**What needs to be done**.
Reproduce the text in each entry below, swapping every instance of "KARNATAKA" for "STATE NEWS" and changing nothing else. Leave out the pictures.

**The data**.
########################################
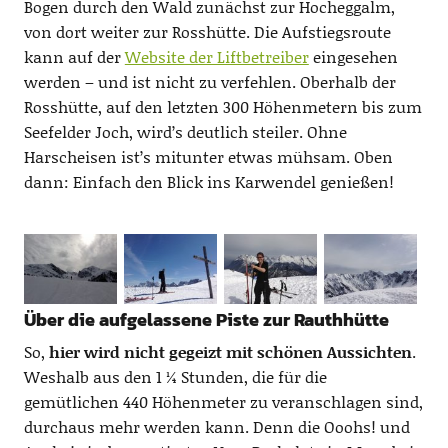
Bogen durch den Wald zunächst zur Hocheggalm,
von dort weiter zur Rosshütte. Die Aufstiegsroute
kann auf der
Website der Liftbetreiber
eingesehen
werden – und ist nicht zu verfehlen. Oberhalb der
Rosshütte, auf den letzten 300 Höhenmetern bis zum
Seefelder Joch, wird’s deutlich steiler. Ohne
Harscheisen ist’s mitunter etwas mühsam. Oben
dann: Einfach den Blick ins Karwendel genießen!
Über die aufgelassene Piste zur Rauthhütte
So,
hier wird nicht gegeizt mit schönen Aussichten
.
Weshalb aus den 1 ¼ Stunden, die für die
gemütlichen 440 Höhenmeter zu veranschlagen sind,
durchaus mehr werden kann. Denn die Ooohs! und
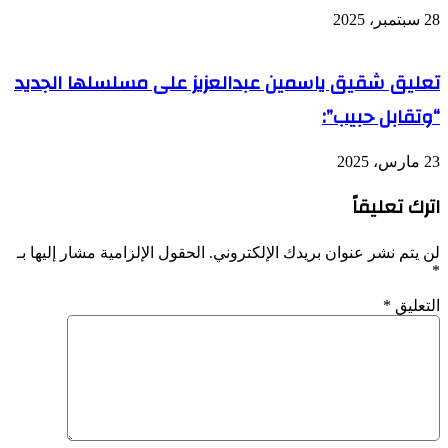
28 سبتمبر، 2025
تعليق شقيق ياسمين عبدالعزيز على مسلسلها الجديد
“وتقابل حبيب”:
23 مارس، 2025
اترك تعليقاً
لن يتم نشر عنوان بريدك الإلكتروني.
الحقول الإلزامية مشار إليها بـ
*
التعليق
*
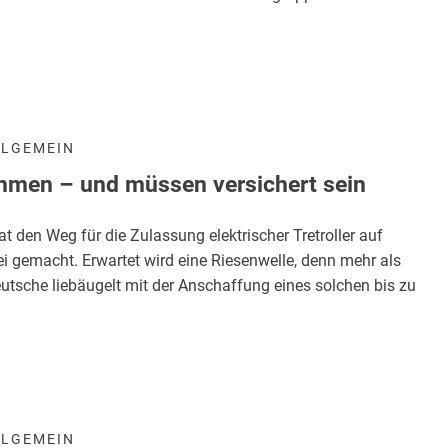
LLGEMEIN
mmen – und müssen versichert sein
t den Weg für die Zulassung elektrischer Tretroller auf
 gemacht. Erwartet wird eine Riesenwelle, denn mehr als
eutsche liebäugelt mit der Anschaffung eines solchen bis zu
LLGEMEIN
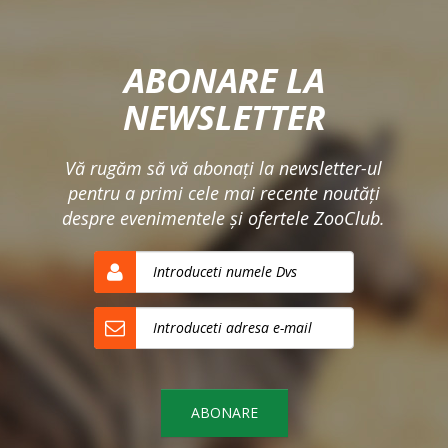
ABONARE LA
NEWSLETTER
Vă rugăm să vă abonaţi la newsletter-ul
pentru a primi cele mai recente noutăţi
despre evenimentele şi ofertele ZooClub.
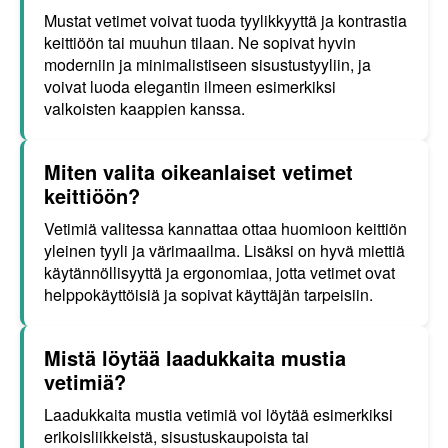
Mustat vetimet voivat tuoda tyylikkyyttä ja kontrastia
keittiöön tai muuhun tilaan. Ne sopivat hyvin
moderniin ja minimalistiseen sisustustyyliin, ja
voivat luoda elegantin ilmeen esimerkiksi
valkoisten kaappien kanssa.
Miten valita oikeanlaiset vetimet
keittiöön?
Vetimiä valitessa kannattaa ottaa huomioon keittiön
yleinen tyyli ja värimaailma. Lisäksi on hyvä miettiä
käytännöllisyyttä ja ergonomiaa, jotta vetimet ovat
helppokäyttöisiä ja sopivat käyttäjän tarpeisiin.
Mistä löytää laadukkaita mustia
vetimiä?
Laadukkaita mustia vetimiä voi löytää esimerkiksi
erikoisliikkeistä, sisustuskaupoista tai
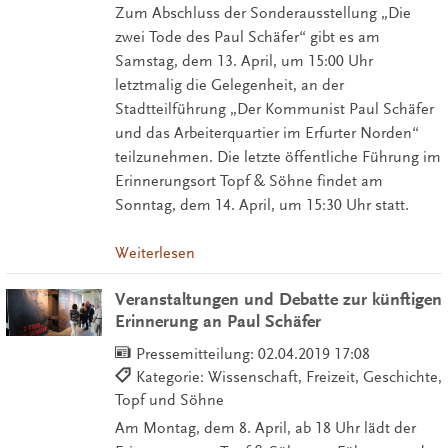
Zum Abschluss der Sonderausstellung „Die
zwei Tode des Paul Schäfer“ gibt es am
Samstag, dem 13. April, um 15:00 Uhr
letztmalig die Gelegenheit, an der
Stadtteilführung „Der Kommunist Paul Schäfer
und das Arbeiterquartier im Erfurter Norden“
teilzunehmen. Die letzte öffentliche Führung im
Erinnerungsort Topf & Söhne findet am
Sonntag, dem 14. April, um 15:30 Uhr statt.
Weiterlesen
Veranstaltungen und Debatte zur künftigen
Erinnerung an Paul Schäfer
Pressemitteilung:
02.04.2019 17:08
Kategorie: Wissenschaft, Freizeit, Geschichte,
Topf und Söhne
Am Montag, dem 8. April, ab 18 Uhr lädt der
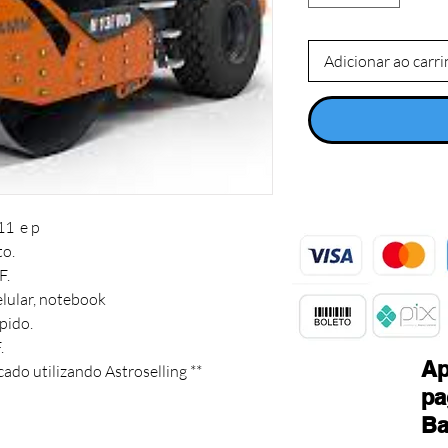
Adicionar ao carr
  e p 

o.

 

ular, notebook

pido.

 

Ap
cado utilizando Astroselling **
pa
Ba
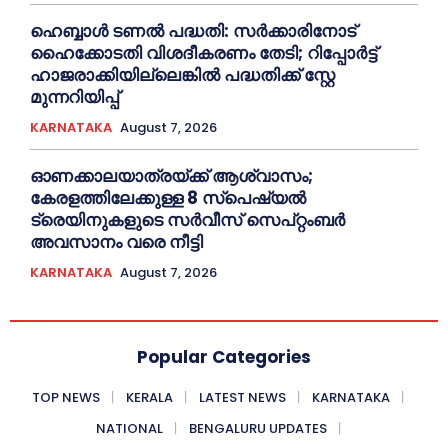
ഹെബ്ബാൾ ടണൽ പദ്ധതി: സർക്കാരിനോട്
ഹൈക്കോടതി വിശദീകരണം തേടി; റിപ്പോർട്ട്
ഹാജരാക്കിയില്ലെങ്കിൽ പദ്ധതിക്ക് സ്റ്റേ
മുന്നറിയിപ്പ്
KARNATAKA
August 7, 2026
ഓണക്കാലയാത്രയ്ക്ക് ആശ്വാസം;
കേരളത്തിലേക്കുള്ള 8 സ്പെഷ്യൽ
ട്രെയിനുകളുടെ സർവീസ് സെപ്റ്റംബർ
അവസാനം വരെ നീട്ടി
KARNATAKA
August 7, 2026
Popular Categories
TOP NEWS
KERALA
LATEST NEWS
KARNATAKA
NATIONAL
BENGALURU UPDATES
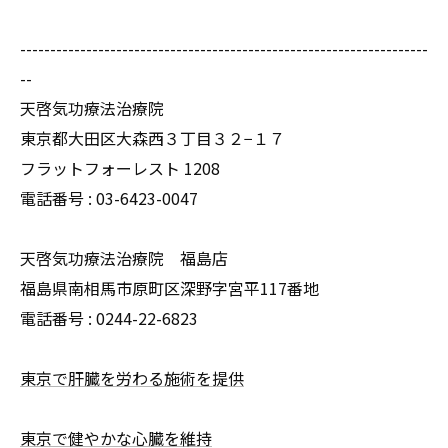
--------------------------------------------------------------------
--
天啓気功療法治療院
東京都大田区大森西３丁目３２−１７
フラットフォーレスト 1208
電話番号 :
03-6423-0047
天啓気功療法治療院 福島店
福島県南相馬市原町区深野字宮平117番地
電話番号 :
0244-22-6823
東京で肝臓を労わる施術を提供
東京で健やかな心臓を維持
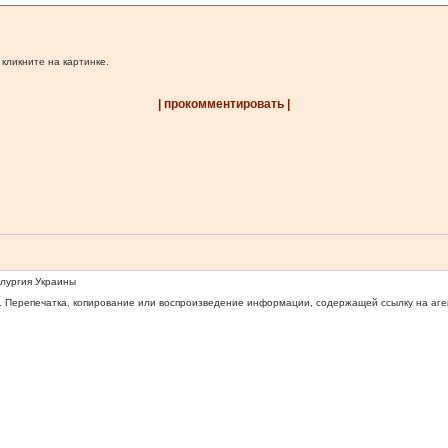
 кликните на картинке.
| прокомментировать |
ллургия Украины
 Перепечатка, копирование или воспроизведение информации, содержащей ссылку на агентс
########################################
**Your solution**.
Bogen durch den Wald zunächst zur Hocheggalm,
von dort weiter zur Rosshütte. Die Aufstiegsroute
kann auf der
Website der Liftbetreiber
eingesehen
werden – und ist nicht zu verfehlen. Oberhalb der
Rosshütte, auf den letzten 300 Höhenmetern bis zum
Seefelder Joch, wird’s deutlich steiler. Ohne
Harscheisen ist’s mitunter etwas mühsam. Oben
dann: Einfach den Blick ins Karwendel genießen!
Über die aufgelassene Piste zur Rauthhütte
So,
hier wird nicht gegeizt mit schönen Aussichten
.
Weshalb aus den 1 ¼ Stunden, die für die
gemütlichen 440 Höhenmeter zu veranschlagen sind,
durchaus mehr werden kann. Denn die Ooohs! und
28 سبتمبر، 2025
تعليق شقيق ياسمين عبدالعزيز على مسلسلها الجديد
“وتقابل حبيب”:
23 مارس، 2025
اترك تعليقاً
لن يتم نشر عنوان بريدك الإلكتروني.
الحقول الإلزامية مشار إليها بـ
*
التعليق
*
LLGEMEIN
mmen – und müssen versichert sein
t den Weg für die Zulassung elektrischer Tretroller auf
 gemacht. Erwartet wird eine Riesenwelle, denn mehr als
eutsche liebäugelt mit der Anschaffung eines solchen bis zu
LLGEMEIN
ABONARE LA
NEWSLETTER
Vă rugăm să vă abonaţi la newsletter-ul
pentru a primi cele mai recente noutăţi
despre evenimentele şi ofertele ZooClub.
Mustat vetimet voivat tuoda tyylikkyyttä ja kontrastia
keittiöön tai muuhun tilaan. Ne sopivat hyvin
moderniin ja minimalistiseen sisustustyyliin, ja
voivat luoda elegantin ilmeen esimerkiksi
valkoisten kaappien kanssa.
Miten valita oikeanlaiset vetimet
keittiöön?
Vetimiä valitessa kannattaa ottaa huomioon keittiön
yleinen tyyli ja värimaailma. Lisäksi on hyvä miettiä
käytännöllisyyttä ja ergonomiaa, jotta vetimet ovat
helppokäyttöisiä ja sopivat käyttäjän tarpeisiin.
Mistä löytää laadukkaita mustia
vetimiä?
Laadukkaita mustia vetimiä voi löytää esimerkiksi
erikoisliikkeistä, sisustuskaupoista tai
Zum Abschluss der Sonderausstellung „Die
zwei Tode des Paul Schäfer“ gibt es am
Samstag, dem 13. April, um 15:00 Uhr
letztmalig die Gelegenheit, an der
Stadtteilführung „Der Kommunist Paul Schäfer
und das Arbeiterquartier im Erfurter Norden“
teilzunehmen. Die letzte öffentliche Führung im
Erinnerungsort Topf & Söhne findet am
Sonntag, dem 14. April, um 15:30 Uhr statt.
Weiterlesen
Veranstaltungen und Debatte zur künftigen
Erinnerung an Paul Schäfer
Pressemitteilung:
02.04.2019 17:08
Kategorie: Wissenschaft, Freizeit, Geschichte,
Topf und Söhne
Am Montag, dem 8. April, ab 18 Uhr lädt der
Adicionar ao carr
  e p 

o.

 

ular, notebook

pido.

 

Ap
cado utilizando Astroselling **
pa
Ba
ഹെബ്ബാൾ ടണൽ പദ്ധതി: സർക്കാരിനോട്
ഹൈക്കോടതി വിശദീകരണം തേടി; റിപ്പോർട്ട്
ഹാജരാക്കിയില്ലെങ്കിൽ പദ്ധതിക്ക് സ്റ്റേ
മുന്നറിയിപ്പ്
STATE NEWS
August 7, 2026
ഓണക്കാലയാത്രയ്ക്ക് ആശ്വാസം;
കേരളത്തിലേക്കുള്ള 8 സ്പെഷ്യൽ
ട്രെയിനുകളുടെ സർവീസ് സെപ്റ്റംബർ
അവസാനം വരെ നീട്ടി
STATE NEWS
August 7, 2026
Popular Categories
TOP NEWS
KERALA
LATEST NEWS
STATE NEWS
NATIONAL
BENGALURU UPDATES
--------------------------------------------------------------------
--
天啓気功療法治療院
東京都大田区大森西３丁目３２−１７
フラットフォーレスト 1208
電話番号 :
03-6423-0047
天啓気功療法治療院 福島店
福島県南相馬市原町区深野字宮平117番地
電話番号 :
0244-22-6823
東京で肝臓を労わる施術を提供
東京で健やかな心臓を維持
 кликните на картинке.
| прокомментировать |
ллургия Украины
 Перепечатка, копирование или воспроизведение информации, содержащей ссылку на агентс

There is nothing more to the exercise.